Release Date: September 4, 2004 at the Telluride Film Festival (USA)
Original format: 35 mm film
Spoken entirely in verse, Yes is about an Irish-American woman (Joan Allen) who is tired of her loveless marriage (with actor Sam Neill) and begins a passionate affair with a Lebanese man (Simon Abkarian). Set in the present day in the UK, the film follows the two lovers as they face the reality of their relationship – and ultimately their differences – in the larger context of the complicated international climate and the relationship between the West and the East. As the story progresses, Potter highlights the cultural divide between the pair, making the longevity of their intense relationship seem impossible – which is emphasized by an explosive and emotional scene where the two discuss what they as individuals represent to the world. The film exhibits an experimental approach as Potter plays with unique camera angels and film speeds that reinforce the moods she tries to create and showcase the beautifully orchestrated cinematography.

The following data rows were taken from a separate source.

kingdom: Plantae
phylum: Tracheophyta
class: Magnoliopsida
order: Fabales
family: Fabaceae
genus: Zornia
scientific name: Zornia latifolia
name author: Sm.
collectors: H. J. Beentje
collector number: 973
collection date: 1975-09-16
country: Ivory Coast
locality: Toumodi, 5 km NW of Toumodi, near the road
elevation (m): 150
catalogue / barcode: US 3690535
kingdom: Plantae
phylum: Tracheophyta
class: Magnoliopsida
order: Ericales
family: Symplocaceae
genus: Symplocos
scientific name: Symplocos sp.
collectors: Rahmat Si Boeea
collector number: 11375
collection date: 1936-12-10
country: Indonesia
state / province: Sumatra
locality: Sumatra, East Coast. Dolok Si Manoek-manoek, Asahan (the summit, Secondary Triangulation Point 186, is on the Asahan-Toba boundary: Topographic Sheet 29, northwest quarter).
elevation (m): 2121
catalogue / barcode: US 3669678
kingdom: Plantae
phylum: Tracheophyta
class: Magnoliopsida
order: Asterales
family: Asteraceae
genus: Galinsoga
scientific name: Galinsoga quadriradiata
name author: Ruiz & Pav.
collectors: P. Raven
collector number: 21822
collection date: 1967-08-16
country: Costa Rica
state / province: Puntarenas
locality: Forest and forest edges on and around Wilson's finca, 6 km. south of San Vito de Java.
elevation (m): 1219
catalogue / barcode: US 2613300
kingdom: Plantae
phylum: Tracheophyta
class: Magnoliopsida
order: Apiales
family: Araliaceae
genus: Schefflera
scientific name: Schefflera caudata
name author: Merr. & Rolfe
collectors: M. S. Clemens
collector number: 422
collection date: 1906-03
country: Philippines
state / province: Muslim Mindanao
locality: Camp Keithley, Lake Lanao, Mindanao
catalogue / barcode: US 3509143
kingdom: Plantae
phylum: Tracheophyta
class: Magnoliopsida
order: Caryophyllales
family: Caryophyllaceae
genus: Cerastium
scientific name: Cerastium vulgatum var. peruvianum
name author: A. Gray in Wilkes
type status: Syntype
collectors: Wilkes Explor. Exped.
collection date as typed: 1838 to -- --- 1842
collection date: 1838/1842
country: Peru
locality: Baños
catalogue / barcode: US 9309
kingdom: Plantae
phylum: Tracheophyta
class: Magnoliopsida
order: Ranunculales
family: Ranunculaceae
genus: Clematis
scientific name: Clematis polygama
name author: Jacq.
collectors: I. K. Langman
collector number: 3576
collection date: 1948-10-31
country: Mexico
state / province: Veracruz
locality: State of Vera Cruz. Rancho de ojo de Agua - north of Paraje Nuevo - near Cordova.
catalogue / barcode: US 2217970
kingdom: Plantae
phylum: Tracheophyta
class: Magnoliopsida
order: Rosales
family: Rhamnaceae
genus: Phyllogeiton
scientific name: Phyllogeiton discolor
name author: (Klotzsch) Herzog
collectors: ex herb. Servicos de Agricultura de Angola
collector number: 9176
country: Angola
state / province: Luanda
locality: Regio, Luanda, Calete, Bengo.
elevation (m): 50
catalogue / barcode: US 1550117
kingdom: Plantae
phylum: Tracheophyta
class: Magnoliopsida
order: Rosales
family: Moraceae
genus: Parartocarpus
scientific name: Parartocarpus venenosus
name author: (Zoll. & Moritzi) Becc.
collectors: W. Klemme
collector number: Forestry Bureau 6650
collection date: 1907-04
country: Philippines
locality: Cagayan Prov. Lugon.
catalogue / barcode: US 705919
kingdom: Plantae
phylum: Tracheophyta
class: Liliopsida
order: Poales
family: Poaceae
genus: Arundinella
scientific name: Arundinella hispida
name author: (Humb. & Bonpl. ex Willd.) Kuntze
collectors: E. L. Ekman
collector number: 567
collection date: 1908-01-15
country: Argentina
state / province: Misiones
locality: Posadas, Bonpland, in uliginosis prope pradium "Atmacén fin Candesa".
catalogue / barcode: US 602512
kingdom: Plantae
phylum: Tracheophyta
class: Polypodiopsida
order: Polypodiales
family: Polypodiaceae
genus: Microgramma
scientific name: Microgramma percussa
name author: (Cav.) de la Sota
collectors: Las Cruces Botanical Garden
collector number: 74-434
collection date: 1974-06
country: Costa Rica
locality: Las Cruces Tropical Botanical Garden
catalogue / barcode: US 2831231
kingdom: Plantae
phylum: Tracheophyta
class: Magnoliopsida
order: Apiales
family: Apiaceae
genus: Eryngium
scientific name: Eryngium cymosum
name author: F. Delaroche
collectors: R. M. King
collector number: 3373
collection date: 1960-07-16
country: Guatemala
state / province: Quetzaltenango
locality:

While the movie focuses greatly on the couple, it is clear that the film is an opportunity for Potter to work through her thoughts about the current state of international affairs – as the US enters into war in the Middle East – and human nature. The film touches on a multitude of different issues including lies and misperception, the role of women (as mothers, wives, etc.), female body image, and isolation. In addition, throughout the entire film, Potter creatively uses the role of female cleaners who play the role of the Greek chorus as they observe the story as passive and transparent characters. Specifically, the main woman’s housecleaner (Shirley Henderson) provides an ongoing commentary about the dirt that never disappears but is just moved around.
After traveling the globe to Beirut and Havana, Yes ends on a hopeful, yet surreal, note about the potential to overcome great divides.
- Cultural divides between the West and East (such as religion, money, etc.)
- Forbidden romance/affair
- Post-9/11 world
- Misperception – Lies, miscommunication and “dirt”
- Iambic pentameter
Resources about the film
- Lucia, Cynthia. “Saying ‘Yes’ to Taking Risks: an Interview with Sally Potter.” Cineaste 30 (2005): 24-32.
- Potter, Sally, John Berger, and Pankaj Mishra. Yes: Screenplay and Notes. New York: Newmarket P, 2005.
Resources about post-9/11 film
- Dixon, Wheeler W., ed. Film and Television After 9/11. Carbondale: Southern Illinois UP, 2004.
- Rich, B. Ruby. “After the Fall: Cinema Studies Post-9/11.” Cinema Journal 43 (2004): 109-116.